This is almost as minutiaesque as typos at CNN, but it's one of my pet peeves. I'm sure we've all suffered through the tendency of news outlets to use excruciatingly bad humor to frame stories. As a regular reader of the San Francisco Chronicle web site, I know this pain all too well; it's practically guaranteed that'll you'll find at least one atrocious pun or crippled, groan-inducing joke on their site every day, whether in the headlines, the stories, or both. Today's bumper crop includes "Big Drag, Arnold was Joking" (about the Governator's recent claim that marijuana isn't a drug--at least when he's smoking it), "Foreign Concepts in Investing" (about international investing), and "Hoping to Spook Revelers" (about efforts to keep people from coming to the now-canceled Castro Halloween celebration). Longer on quantity than quality, I'll grant you, but they illustrate the point.
Today I happened across an example from Forbes that was so bad that my brain actually tried to retract my eyeballs back through my skull as I read it. It was a story titled "Goodyear Races Ahead", which opened thusly:
Consumers are speeding toward Goodyear.
On Tuesday, Goodyear Tire & Rubber reported hot-rodded third-quarter earnings, despite a 6% decrease in American tire sales.
Have they no shame? Have they no decency? But the suffering didn't even end there. The story linked to yet another masterpiece of subtle wit from Forbes, "Goodyear Bounces Higher":
Maybe it won't be a great year, but 2007 is starting out as a good year for Goodyear Tire and Rubber, which is recovering more quickly than it thought it woudl [sic] from last year's labor strife.
Are you noticing a pattern here? A pattern of evil so immense, so dark, so encompassing, that merely to name it is to risk your sanity? You aren't? Are you sure? Because I am.

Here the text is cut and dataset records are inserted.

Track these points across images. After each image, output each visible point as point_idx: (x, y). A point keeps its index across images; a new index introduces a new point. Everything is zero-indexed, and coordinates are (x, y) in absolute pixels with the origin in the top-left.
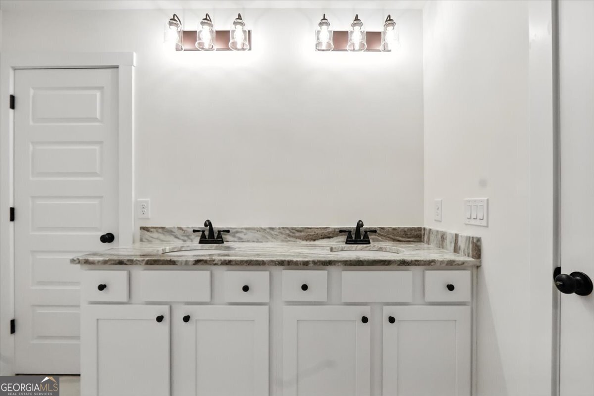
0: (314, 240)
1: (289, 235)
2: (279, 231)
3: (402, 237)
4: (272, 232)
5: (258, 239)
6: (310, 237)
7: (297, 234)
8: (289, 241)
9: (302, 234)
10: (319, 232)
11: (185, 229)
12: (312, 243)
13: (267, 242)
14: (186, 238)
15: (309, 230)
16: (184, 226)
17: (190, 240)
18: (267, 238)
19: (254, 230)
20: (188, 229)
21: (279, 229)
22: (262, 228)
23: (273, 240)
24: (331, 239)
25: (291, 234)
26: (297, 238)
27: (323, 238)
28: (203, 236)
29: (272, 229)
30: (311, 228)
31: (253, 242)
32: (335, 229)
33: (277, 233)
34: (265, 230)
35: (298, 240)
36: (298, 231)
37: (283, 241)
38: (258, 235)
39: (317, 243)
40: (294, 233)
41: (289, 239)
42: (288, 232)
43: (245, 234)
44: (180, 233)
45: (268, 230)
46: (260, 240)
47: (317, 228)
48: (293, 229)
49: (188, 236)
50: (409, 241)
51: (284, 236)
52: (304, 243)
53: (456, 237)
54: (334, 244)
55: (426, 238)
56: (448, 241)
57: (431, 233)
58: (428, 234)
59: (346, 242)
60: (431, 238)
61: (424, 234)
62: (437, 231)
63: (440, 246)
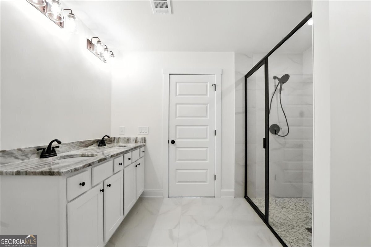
0: (87, 147)
1: (79, 146)
2: (75, 144)
4: (73, 145)
6: (86, 145)
7: (83, 145)
9: (84, 144)
10: (89, 142)
11: (23, 150)
12: (87, 148)
13: (71, 151)
14: (24, 157)
15: (86, 142)
16: (22, 147)
17: (28, 158)
18: (71, 149)
19: (65, 145)
20: (25, 149)
21: (76, 142)
22: (68, 143)
24: (92, 146)
25: (80, 145)
27: (90, 145)
29: (73, 143)
30: (86, 141)
31: (65, 152)
32: (93, 140)
33: (75, 145)
34: (70, 144)
38: (67, 148)
39: (89, 148)
40: (81, 144)
41: (79, 148)
42: (79, 144)
43: (61, 148)
44: (23, 154)
45: (71, 144)
46: (68, 151)
47: (88, 141)
48: (81, 142)
49: (26, 156)
50: (110, 143)
51: (77, 146)
52: (85, 149)
53: (136, 138)
54: (93, 148)
55: (116, 141)
56: (132, 140)
57: (120, 139)
58: (117, 139)
59: (99, 146)
60: (120, 141)
61: (114, 140)
62: (125, 138)
63: (126, 143)
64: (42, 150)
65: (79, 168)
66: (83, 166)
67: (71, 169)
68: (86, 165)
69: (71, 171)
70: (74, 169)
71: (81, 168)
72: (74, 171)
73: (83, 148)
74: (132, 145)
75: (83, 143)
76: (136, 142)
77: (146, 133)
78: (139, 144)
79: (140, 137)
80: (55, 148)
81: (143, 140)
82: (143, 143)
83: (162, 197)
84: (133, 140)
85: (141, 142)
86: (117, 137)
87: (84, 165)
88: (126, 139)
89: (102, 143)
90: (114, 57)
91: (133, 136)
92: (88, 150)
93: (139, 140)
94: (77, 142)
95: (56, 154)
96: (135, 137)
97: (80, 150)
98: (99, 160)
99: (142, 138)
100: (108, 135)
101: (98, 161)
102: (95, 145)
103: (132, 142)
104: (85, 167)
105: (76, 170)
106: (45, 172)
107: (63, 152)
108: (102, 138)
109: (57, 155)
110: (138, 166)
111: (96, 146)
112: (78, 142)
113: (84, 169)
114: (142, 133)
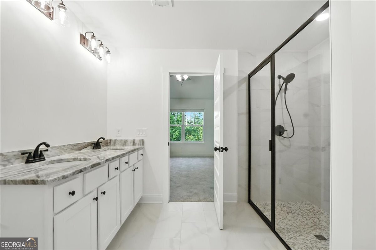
0: (81, 150)
1: (71, 149)
2: (67, 147)
3: (105, 144)
4: (64, 148)
5: (57, 154)
6: (79, 148)
7: (75, 148)
8: (71, 152)
9: (77, 147)
10: (82, 145)
11: (5, 154)
12: (80, 152)
13: (62, 155)
16: (5, 151)
17: (11, 164)
18: (62, 152)
19: (55, 148)
20: (8, 154)
21: (67, 145)
22: (59, 146)
23: (65, 153)
24: (86, 148)
25: (72, 148)
26: (74, 150)
27: (84, 148)
29: (64, 146)
30: (79, 144)
31: (55, 156)
32: (87, 143)
33: (66, 148)
34: (60, 147)
36: (75, 146)
37: (69, 153)
38: (57, 151)
39: (82, 151)
40: (73, 147)
41: (71, 151)
42: (71, 147)
43: (50, 152)
44: (5, 159)
45: (62, 147)
46: (59, 154)
47: (82, 143)
48: (73, 145)
49: (8, 161)
50: (105, 146)
51: (69, 150)
52: (78, 152)
53: (134, 140)
54: (87, 151)
55: (112, 143)
56: (129, 142)
57: (116, 141)
58: (114, 141)
59: (93, 149)
60: (116, 143)
61: (110, 142)
62: (122, 140)
63: (123, 145)
64: (28, 154)
65: (68, 175)
66: (72, 173)
67: (58, 177)
68: (76, 171)
69: (58, 179)
70: (63, 176)
71: (70, 175)
72: (62, 179)
73: (75, 151)
74: (130, 148)
75: (75, 145)
76: (133, 145)
77: (145, 135)
78: (137, 147)
79: (137, 139)
80: (43, 152)
81: (142, 142)
82: (141, 145)
83: (162, 202)
84: (131, 143)
85: (139, 144)
86: (113, 139)
87: (74, 171)
88: (123, 142)
89: (96, 145)
90: (110, 54)
91: (130, 138)
93: (136, 142)
94: (69, 145)
95: (44, 158)
97: (72, 153)
98: (92, 165)
99: (140, 140)
100: (103, 137)
101: (90, 167)
102: (89, 147)
103: (129, 144)
104: (76, 173)
105: (64, 177)
106: (28, 181)
107: (52, 156)
108: (97, 141)
109: (45, 160)
110: (136, 170)
111: (90, 149)
112: (71, 144)
113: (74, 176)
114: (140, 135)
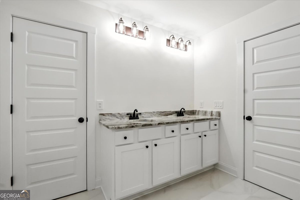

I have a suggestion for Forbes: don't try to rip off The Naked Gun--it just makes you look bad.
FRANK: It's the same old story. Boy finds girl, boy loses girl, girl finds boy, boy forgets girl, boy remembers girl, girl dies in a tragic blimp accident over the Orange Bowl on New Year's Day.
JANE: Goodyear?
FRANK: No, the worst.
To redeem this post somewhat, here's an excerpt from that investment article that explains (in part) how Goodyear can have improved earnings despite a reduction in American tire sales:
U.S. multinationals are benefiting not just from faster growth overseas, but also from the falling dollar, which can make American-made goods more competitive in foreign markets and produce currency gains when companies repatriate their foreign profits.
Take McDonald's, which gets almost two-thirds of its revenue from overseas. For the quarter that ended Sept. 30, it reported that sales at restaurants open at least 13 months grew 5.1 percent in the United States, 6.5 percent in Europe and 11.4 percent in Asia/Pacific, the Middle East and Africa. Currency gains added $41.4 million or 3 cents per share to the fast-food chain's bottom line.
So although we actual human beings may not like watching our money shrivel away against other currencies, it's not a problem for multinational corporations.